Records from a dataset
↓
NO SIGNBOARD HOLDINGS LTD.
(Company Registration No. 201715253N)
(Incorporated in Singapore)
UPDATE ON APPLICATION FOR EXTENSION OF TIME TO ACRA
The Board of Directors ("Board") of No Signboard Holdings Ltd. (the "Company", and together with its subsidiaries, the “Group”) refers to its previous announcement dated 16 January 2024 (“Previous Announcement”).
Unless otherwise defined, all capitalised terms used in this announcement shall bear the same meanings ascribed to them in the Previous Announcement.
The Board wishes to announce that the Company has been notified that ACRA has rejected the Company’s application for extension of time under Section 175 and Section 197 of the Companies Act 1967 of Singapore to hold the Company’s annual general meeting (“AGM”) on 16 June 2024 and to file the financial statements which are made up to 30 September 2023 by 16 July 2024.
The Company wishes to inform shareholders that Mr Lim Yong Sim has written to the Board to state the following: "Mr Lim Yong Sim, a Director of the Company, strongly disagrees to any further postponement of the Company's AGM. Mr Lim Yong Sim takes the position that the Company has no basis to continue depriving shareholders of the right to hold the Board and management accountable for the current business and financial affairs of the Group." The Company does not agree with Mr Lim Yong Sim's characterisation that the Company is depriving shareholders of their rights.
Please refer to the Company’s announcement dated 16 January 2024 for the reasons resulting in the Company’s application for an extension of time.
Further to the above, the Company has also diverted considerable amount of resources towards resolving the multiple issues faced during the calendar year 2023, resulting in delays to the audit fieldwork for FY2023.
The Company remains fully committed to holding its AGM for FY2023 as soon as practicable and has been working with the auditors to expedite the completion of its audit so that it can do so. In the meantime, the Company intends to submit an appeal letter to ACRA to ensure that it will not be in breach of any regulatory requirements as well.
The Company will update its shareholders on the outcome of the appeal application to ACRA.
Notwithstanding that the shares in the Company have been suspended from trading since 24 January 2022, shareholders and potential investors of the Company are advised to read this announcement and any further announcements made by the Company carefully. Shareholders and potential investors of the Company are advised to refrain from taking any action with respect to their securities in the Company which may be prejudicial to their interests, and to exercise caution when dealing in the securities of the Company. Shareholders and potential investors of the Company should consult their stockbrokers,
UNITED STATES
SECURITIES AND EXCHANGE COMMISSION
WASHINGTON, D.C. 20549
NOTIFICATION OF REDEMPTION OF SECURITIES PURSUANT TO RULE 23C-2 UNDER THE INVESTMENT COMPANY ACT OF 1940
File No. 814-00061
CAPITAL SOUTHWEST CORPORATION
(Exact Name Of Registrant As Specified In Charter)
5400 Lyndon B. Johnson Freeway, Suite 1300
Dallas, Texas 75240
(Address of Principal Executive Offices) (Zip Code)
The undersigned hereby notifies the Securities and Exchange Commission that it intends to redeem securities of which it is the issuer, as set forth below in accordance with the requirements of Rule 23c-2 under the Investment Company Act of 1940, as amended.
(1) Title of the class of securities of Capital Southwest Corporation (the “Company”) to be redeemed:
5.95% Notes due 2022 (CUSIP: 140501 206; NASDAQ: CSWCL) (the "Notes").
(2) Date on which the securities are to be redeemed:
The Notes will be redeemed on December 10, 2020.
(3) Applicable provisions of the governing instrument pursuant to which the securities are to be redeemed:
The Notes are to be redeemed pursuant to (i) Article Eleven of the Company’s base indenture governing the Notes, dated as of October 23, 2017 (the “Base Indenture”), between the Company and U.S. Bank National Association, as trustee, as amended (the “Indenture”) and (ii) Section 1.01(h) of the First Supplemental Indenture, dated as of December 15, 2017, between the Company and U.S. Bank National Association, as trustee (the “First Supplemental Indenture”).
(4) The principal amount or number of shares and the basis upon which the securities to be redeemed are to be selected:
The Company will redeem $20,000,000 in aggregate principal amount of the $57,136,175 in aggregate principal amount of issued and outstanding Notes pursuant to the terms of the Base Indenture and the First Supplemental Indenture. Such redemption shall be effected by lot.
↑
--- WORK INSTRUCTIONS ---
Copy, please, exactly the lines that start at the first line of the data and end at the line containing "Further to the", both kept and no others.

--- FINAL ANSWER ---
NO SIGNBOARD HOLDINGS LTD.
(Company Registration No. 201715253N)
(Incorporated in Singapore)
UPDATE ON APPLICATION FOR EXTENSION OF TIME TO ACRA
The Board of Directors ("Board") of No Signboard Holdings Ltd. (the "Company", and together with its subsidiaries, the “Group”) refers to its previous announcement dated 16 January 2024 (“Previous Announcement”).
Unless otherwise defined, all capitalised terms used in this announcement shall bear the same meanings ascribed to them in the Previous Announcement.
The Board wishes to announce that the Company has been notified that ACRA has rejected the Company’s application for extension of time under Section 175 and Section 197 of the Companies Act 1967 of Singapore to hold the Company’s annual general meeting (“AGM”) on 16 June 2024 and to file the financial statements which are made up to 30 September 2023 by 16 July 2024.
The Company wishes to inform shareholders that Mr Lim Yong Sim has written to the Board to state the following: "Mr Lim Yong Sim, a Director of the Company, strongly disagrees to any further postponement of the Company's AGM. Mr Lim Yong Sim takes the position that the Company has no basis to continue depriving shareholders of the right to hold the Board and management accountable for the current business and financial affairs of the Group." The Company does not agree with Mr Lim Yong Sim's characterisation that the Company is depriving shareholders of their rights.
Please refer to the Company’s announcement dated 16 January 2024 for the reasons resulting in the Company’s application for an extension of time.
Further to the above, the Company has also diverted considerable amount of resources towards resolving the multiple issues faced during the calendar year 2023, resulting in delays to the audit fieldwork for FY2023.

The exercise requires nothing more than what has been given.